The Fark thread was predicable: ‘Oh, right, so when women do it, it’s okay, but when men do it, it’s sexist… farking hypocrites.’
There is something wrong with that, and it’s only when I sat down and tried to comment on the thread that I managed to put into words.
The basses of -isms (sexism, racism, ageism, classism, etc) isn’t, ‘person x is treated different from person y in the same situation’. It’s, ‘person x in a position of privilege unfairly exerts that privilege over person y’.
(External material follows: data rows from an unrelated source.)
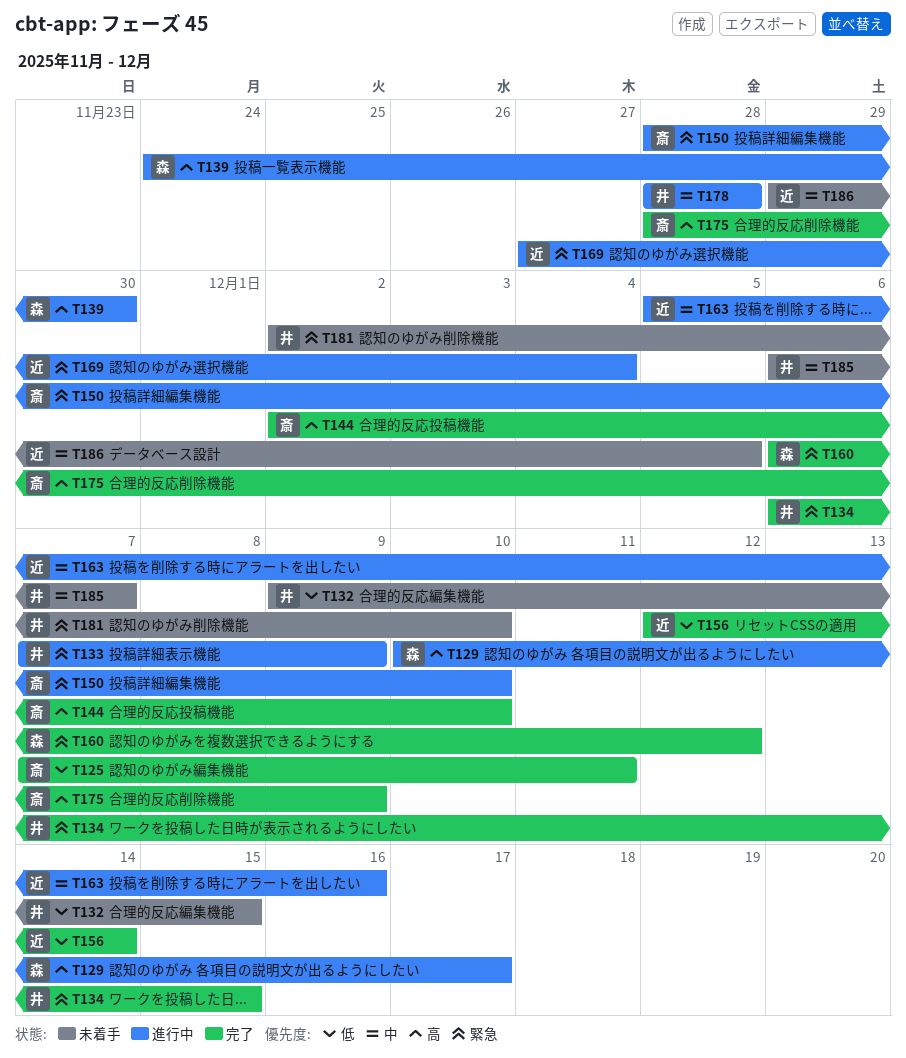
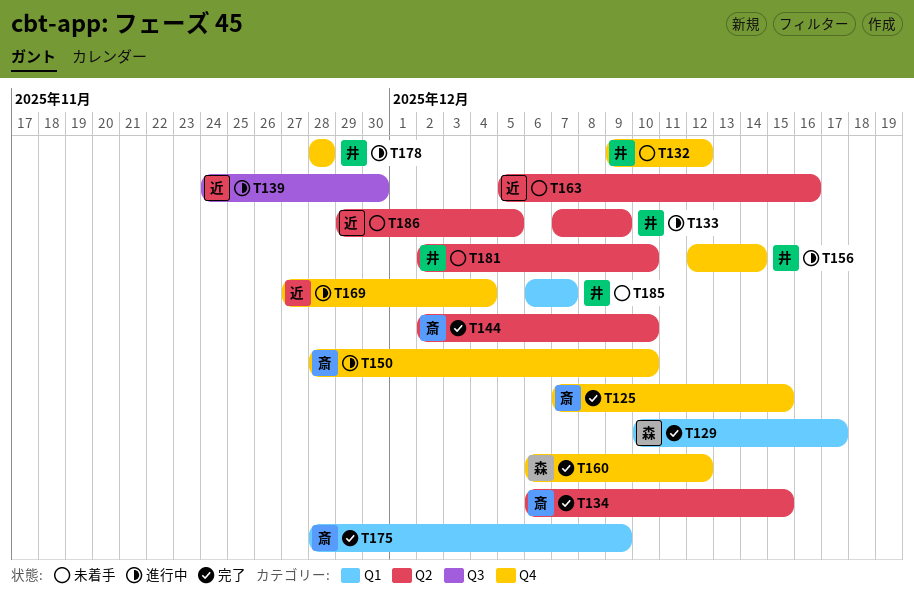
T125, due: Dec 11 -> Dec 15
T129, status: 進行中 -> 完了
T132, due: Dec 15 -> Dec 12
T134, owner: 井 -> 斎
T139, owner: 森 -> 近
T156, status: 完了 -> 進行中
T156, owner: 近 -> 井
T163, status: 進行中 -> 未着手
In the meta Western society, men are in a position of privilege over women. Objectifying women is an assertion of that privilege–it’s yet another drop on the prayer wheel which says a woman’s value is determined by what other people think of her body. When women objectify men, they’re not exerting privilege, so it’s okay. As Jezeble points out:
“In our current universe, men do not have trouble being taken seriously based on their looks or perceived sexiness, nor is their worth in society primarily judged by them… They will not be told their primary value is based on whether women want to fuck them. They will not be paid less on the dollar or subject to violence in representation or acts. They will not be treated like meat or chattel.”
In other situations, women objectifying men isn’t okay. In a female-dominated workplace when the women hold the privilege and agency, it’s not okay. They’re exerting their privilege. In a relationship when the woman holds all the power and agency, it’s not okay. They’re exerting their privilege over their partner. The partner is being told, ‘I’m only with you for your looks, and I can leave you if I ever find someone who I think looks better than you, and there’s nothing you can do about it’.
So anyway, England are playing Germany tomorrow. Our performances against the US, Algeria and Slovenia left a lot to be desired, so I’m not expecting much. It seems a little unfair that we’ve met German so soon. Germany always feels like the final game boss in our Championship campaigns.